_What the task requires:_ Output the lines of the records as a JSON list of strings, one string per line, starting at the first line of the records and ending at the line that contains "zuzugreifen. Die Board-Administration", with both of those lines included and any blank lines left out.

── Material provided ──

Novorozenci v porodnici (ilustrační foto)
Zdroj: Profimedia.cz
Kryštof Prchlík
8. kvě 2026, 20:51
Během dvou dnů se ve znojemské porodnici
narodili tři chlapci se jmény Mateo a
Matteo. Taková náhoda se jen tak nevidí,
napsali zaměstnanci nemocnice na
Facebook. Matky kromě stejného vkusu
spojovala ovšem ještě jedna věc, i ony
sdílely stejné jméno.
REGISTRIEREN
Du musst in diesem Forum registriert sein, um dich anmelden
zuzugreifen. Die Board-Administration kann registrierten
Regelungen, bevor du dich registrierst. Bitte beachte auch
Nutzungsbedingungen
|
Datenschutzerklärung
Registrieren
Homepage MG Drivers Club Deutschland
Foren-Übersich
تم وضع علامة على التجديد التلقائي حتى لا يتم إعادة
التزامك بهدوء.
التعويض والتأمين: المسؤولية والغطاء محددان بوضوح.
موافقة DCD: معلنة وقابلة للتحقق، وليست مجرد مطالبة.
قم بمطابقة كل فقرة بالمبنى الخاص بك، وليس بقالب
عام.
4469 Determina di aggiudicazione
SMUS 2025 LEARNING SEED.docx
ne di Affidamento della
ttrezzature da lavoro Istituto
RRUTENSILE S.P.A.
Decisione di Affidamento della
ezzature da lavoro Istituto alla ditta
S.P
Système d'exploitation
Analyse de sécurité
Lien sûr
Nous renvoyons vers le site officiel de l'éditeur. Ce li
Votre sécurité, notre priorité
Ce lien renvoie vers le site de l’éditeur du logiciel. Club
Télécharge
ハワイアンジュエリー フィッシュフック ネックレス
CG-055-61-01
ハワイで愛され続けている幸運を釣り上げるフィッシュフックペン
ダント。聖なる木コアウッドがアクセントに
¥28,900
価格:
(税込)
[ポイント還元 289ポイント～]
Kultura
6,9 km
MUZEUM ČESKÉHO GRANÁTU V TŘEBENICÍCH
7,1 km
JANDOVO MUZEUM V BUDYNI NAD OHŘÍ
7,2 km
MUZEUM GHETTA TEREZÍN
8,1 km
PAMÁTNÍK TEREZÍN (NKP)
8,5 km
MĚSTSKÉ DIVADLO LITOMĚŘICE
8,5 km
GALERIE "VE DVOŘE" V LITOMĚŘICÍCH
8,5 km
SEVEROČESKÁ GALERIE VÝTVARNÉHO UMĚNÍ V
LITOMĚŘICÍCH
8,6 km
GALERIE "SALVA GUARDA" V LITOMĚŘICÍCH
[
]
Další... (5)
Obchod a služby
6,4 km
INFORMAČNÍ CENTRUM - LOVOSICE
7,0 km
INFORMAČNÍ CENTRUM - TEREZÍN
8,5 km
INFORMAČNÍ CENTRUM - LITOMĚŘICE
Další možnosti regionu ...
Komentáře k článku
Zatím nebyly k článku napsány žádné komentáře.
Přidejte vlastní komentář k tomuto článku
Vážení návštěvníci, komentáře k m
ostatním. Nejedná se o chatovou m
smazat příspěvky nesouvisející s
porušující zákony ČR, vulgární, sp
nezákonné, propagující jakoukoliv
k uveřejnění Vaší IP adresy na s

───

_Result of the exercise:_
[
  "Novorozenci v porodnici (ilustrační foto)",
  "Zdroj: Profimedia.cz",
  "Kryštof Prchlík",
  "8. kvě 2026, 20:51",
  "Během dvou dnů se ve znojemské porodnici",
  "narodili tři chlapci se jmény Mateo a",
  "Matteo. Taková náhoda se jen tak nevidí,",
  "napsali zaměstnanci nemocnice na",
  "Facebook. Matky kromě stejného vkusu",
  "spojovala ovšem ještě jedna věc, i ony",
  "sdílely stejné jméno.",
  "REGISTRIEREN",
  "Du musst in diesem Forum registriert sein, um dich anmelden",
  "zuzugreifen. Die Board-Administration kann registrierten"
]